The 1989 24 Hours of Le Mans saw not one, not two, not three, but seven factory teams competing for victory, a high point for prototype racing. And the car that won it, well, was not the Jaguar XJR-9. But there is a good reason to adore it. Two, really.
I shouldn’t denigrate the XJR-9. First of all, it recorded the highest top speed of the race, the last one run without chicanes on the endless Mulsanne Straight: 241 miles per hour, versus the Sauber C9’s 248 in practice.
And the XJR-9 won the 1988 Le Mans, breaking Porsche’s stranglehold on the Group C era. Jag would win again in 1990, too, for what it’s worth.
but one should love the Jag XJR-9 for getting it done with a hulking 7.0-liter production-based V12 behind the driver.

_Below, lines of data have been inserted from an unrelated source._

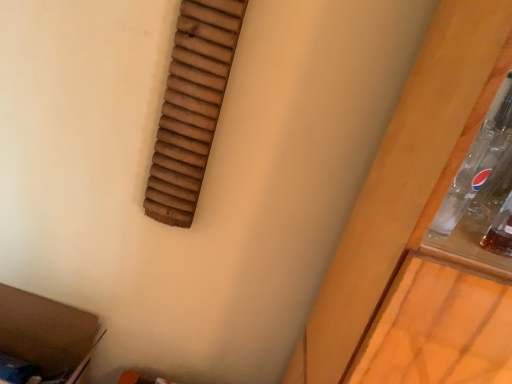
Question: Is brown cardboard at lower left next to wooden slats at upper left?

Choices:
 (A) yes
 (B) no

Answer: (B)

Question: Is brown cardboard at lower left facing away from wooden slats at upper left?

Choices:
 (A) yes
 (B) no

Answer: (B)

Question: Could you tell me if brown cardboard at lower left is facing wooden slats at upper left?

Choices:
 (A) yes
 (B) no

Answer: (B)

Question: From the image's perspective, is brown cardboard at lower left on wooden slats at upper left?

Choices:
 (A) no
 (B) yes

Answer: (A)

Question: Is brown cardboard at lower left positioned beyond the bounds of wooden slats at upper left?

Choices:
 (A) no
 (B) yes

Answer: (B)

Question: Does brown cardboard at lower left have a lesser height compared to wooden slats at upper left?

Choices:
 (A) no
 (B) yes

Answer: (B)

Question: Can you confirm if wooden slats at upper left is shorter than brown cardboard at lower left?

Choices:
 (A) no
 (B) yes

Answer: (A)

Question: From a real-world perspective, does wooden slats at upper left sit lower than brown cardboard at lower left?

Choices:
 (A) no
 (B) yes

Answer: (A)

Question: Does wooden slats at upper left appear on the right side of brown cardboard at lower left?

Choices:
 (A) yes
 (B) no

Answer: (A)

Question: Is wooden slats at upper left bigger than brown cardboard at lower left?

Choices:
 (A) no
 (B) yes

Answer: (A)

Question: Is wooden slats at upper left next to brown cardboard at lower left and touching it?

Choices:
 (A) no
 (B) yes

Answer: (A)

Question: From the image's perspective, is wooden slats at upper left above brown cardboard at lower left?

Choices:
 (A) no
 (B) yes

Answer: (B)

Question: Is brown cardboard at lower left inside the boundaries of wooden slats at upper left, or outside?

Choices:
 (A) inside
 (B) outside

Answer: (B)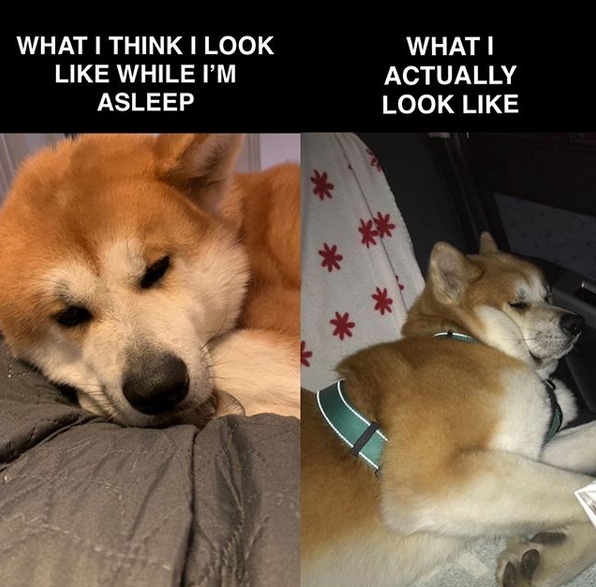
Where is `door`? The image size is (596, 587). door is located at coordinates (20, 141).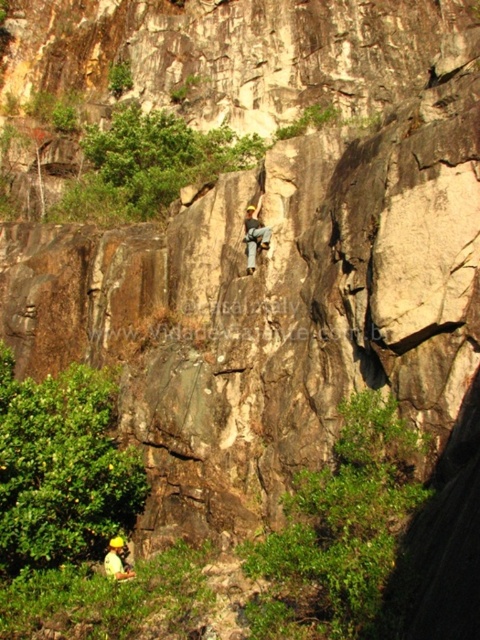
How distant is light brown leather harness at center from yellow helmeted climber at center?

They are 25.42 meters apart.

Which is above, light brown leather harness at center or yellow helmeted climber at center?

light brown leather harness at center is above.

Is point (251, 243) positioned behind point (128, 573)?

Yes, it is.

Find the location of a particular element. The image size is (480, 640). light brown leather harness at center is located at coordinates (254, 234).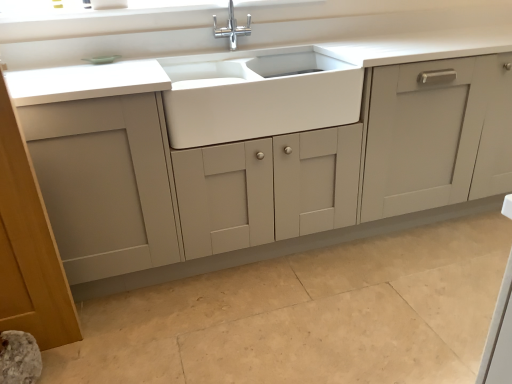
Question: Should I look upward or downward to see white ceramic sink at center?

Choices:
 (A) up
 (B) down

Answer: (A)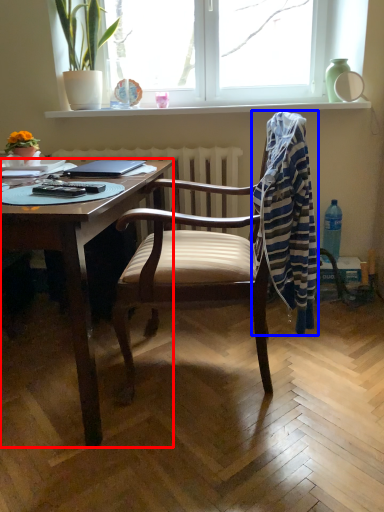
Question: Among these objects, which one is farthest to the camera, desk (highlighted by a red box) or laundry (highlighted by a blue box)?

Choices:
 (A) desk
 (B) laundry

Answer: (B)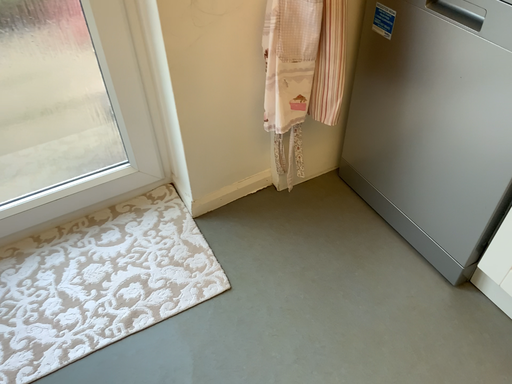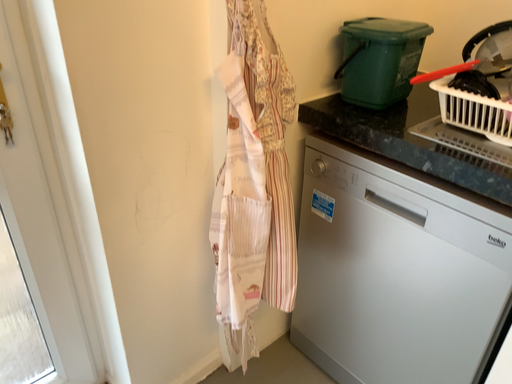
Question: Which way did the camera rotate in the video?

Choices:
 (A) rotated downward
 (B) rotated upward

Answer: (B)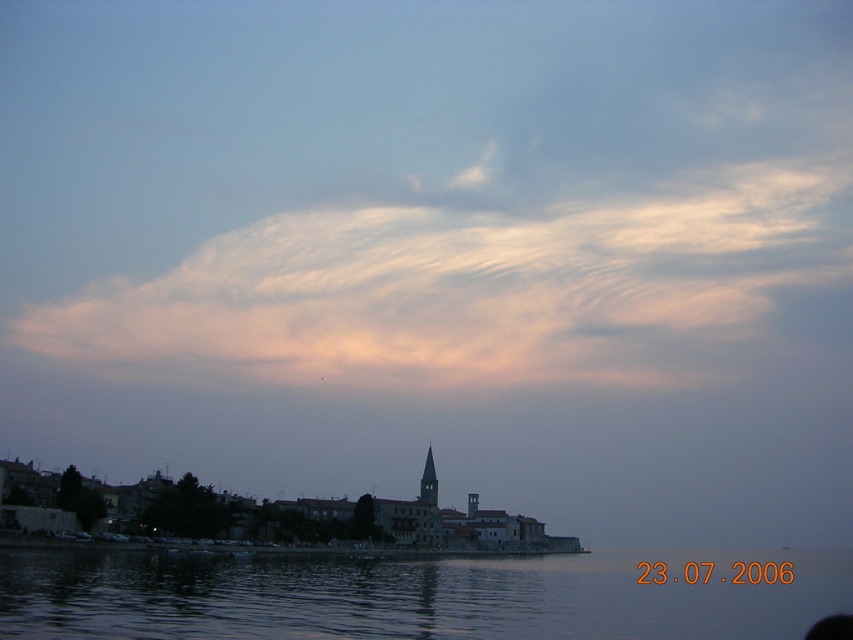
You are a pilot flying a small plane and need to navigate around the white fluffy cloud at upper center located at point (477,289). Can you safely fly your plane below the cloud without hitting it?

The white fluffy cloud at upper center is located at point (477,289), so yes, you can safely fly your plane below it as long as you maintain a safe altitude below that point.

You are standing on the beach and see the transparent water at lower center and the dark gray stone tower at center. Which object takes up more space in the image?

The transparent water at lower center takes up more space in the image as it is larger in size than the dark gray stone tower at center.

You are an artist trying to paint the coastal scene. You want to ensure the white fluffy cloud at upper center and the transparent water at lower center are proportionally accurate. Which object should you paint first if you want to start with the smaller one?

The white fluffy cloud at upper center is smaller than transparent water at lower center, so you should paint the white fluffy cloud at upper center first.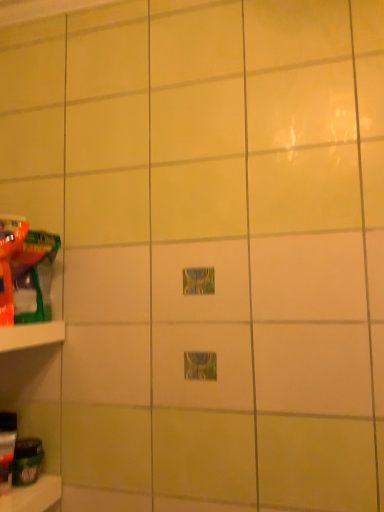
Question: From a real-world perspective, is white plastic shelf at left physically above translucent plastic toy at left, the first toy in the top-to-bottom sequence?

Choices:
 (A) yes
 (B) no

Answer: (B)

Question: Does white plastic shelf at left appear on the left side of translucent plastic toy at left, the first toy in the top-to-bottom sequence?

Choices:
 (A) no
 (B) yes

Answer: (B)

Question: Is translucent plastic toy at left, the fourth toy when ordered from bottom to top, surrounded by white plastic shelf at left?

Choices:
 (A) yes
 (B) no

Answer: (B)

Question: From a real-world perspective, is white plastic shelf at left under translucent plastic toy at left, the fourth toy when ordered from bottom to top?

Choices:
 (A) no
 (B) yes

Answer: (B)

Question: Considering the relative sizes of white plastic shelf at left and translucent plastic toy at left, the first toy in the top-to-bottom sequence, in the image provided, is white plastic shelf at left bigger than translucent plastic toy at left, the first toy in the top-to-bottom sequence,?

Choices:
 (A) no
 (B) yes

Answer: (A)

Question: Considering the positions of green matte jar at lower left, which appears as the 4th toy when viewed from the top, and white plastic shelf at left in the image, is green matte jar at lower left, which appears as the 4th toy when viewed from the top, taller or shorter than white plastic shelf at left?

Choices:
 (A) tall
 (B) short

Answer: (A)

Question: In terms of width, does green matte jar at lower left, which is counted as the first toy, starting from the bottom, look wider or thinner when compared to white plastic shelf at left?

Choices:
 (A) wide
 (B) thin

Answer: (B)

Question: Is green matte jar at lower left, which appears as the 4th toy when viewed from the top, in front of or behind white plastic shelf at left in the image?

Choices:
 (A) behind
 (B) front

Answer: (A)

Question: Considering the positions of point (34, 480) and point (13, 325), is point (34, 480) closer or farther from the camera than point (13, 325)?

Choices:
 (A) farther
 (B) closer

Answer: (A)

Question: From a real-world perspective, is translucent plastic bottle at lower left, arranged as the second toy when ordered from the bottom, physically located above or below white plastic shelf at left?

Choices:
 (A) below
 (B) above

Answer: (A)

Question: Which is correct: translucent plastic bottle at lower left, arranged as the second toy when ordered from the bottom, is inside white plastic shelf at left, or outside of it?

Choices:
 (A) inside
 (B) outside

Answer: (B)

Question: Is point 11,448 closer or farther from the camera than point 6,348?

Choices:
 (A) farther
 (B) closer

Answer: (A)

Question: Is translucent plastic bottle at lower left, positioned as the 3th toy in top-to-bottom order, taller or shorter than white plastic shelf at left?

Choices:
 (A) tall
 (B) short

Answer: (A)

Question: From a real-world perspective, is white plastic shelf at left physically located above or below translucent plastic toy at left, the first toy in the top-to-bottom sequence?

Choices:
 (A) below
 (B) above

Answer: (A)

Question: Is white plastic shelf at left spatially inside translucent plastic toy at left, the fourth toy when ordered from bottom to top, or outside of it?

Choices:
 (A) inside
 (B) outside

Answer: (B)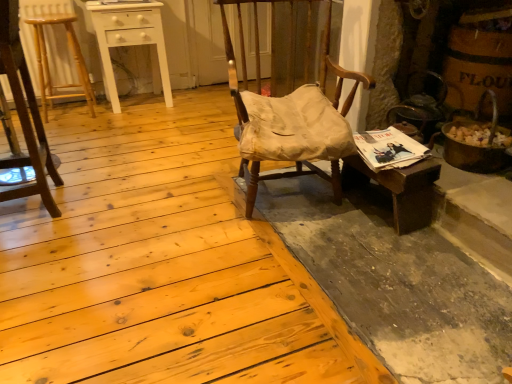
This screenshot has width=512, height=384. Find the location of `blank area beneath wooden chair with worn fabric cushion at center, the first chair in the right-to-left sequence (from a real-world perspective)`. blank area beneath wooden chair with worn fabric cushion at center, the first chair in the right-to-left sequence (from a real-world perspective) is located at coordinates (287, 196).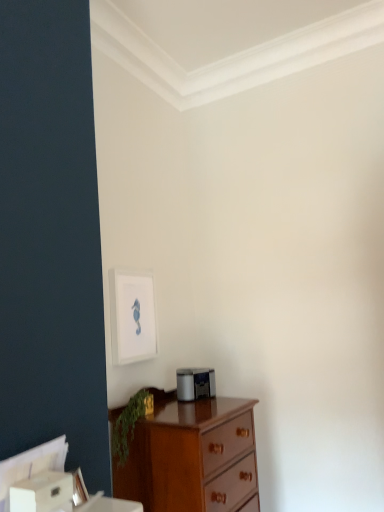
Question: Can you confirm if white matte picture frame at upper center is positioned to the right of green leafy plant at lower left?

Choices:
 (A) no
 (B) yes

Answer: (A)

Question: Does white matte picture frame at upper center turn towards green leafy plant at lower left?

Choices:
 (A) no
 (B) yes

Answer: (A)

Question: Considering the relative sizes of white matte picture frame at upper center and green leafy plant at lower left in the image provided, is white matte picture frame at upper center bigger than green leafy plant at lower left?

Choices:
 (A) yes
 (B) no

Answer: (A)

Question: Does white matte picture frame at upper center have a greater height compared to green leafy plant at lower left?

Choices:
 (A) yes
 (B) no

Answer: (A)

Question: Can you confirm if white matte picture frame at upper center is thinner than green leafy plant at lower left?

Choices:
 (A) no
 (B) yes

Answer: (B)

Question: Is wooden chest of drawers at lower left wider or thinner than white matte picture frame at upper center?

Choices:
 (A) wide
 (B) thin

Answer: (A)

Question: Is point (132, 461) positioned closer to the camera than point (117, 342)?

Choices:
 (A) closer
 (B) farther

Answer: (A)

Question: Based on their sizes in the image, would you say wooden chest of drawers at lower left is bigger or smaller than white matte picture frame at upper center?

Choices:
 (A) small
 (B) big

Answer: (B)

Question: From the image's perspective, relative to white matte picture frame at upper center, is wooden chest of drawers at lower left above or below?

Just a gigantic lump of engine with a seat strapped to the front of it. No turbos, no nothing. It was even single-overhead-cam. Only once did Jag run a DOHC version, but drivers complained that the added weight high up on the engine was more of a hinderance than not.
These were very modern, high-downforce cars, digital and up-to-date for the ‘80s, but there is something classic to them. All motor kinds of cars.
That and they had spats on the rear wheels. It was for aero efficiency, but c’mon. They just look so right.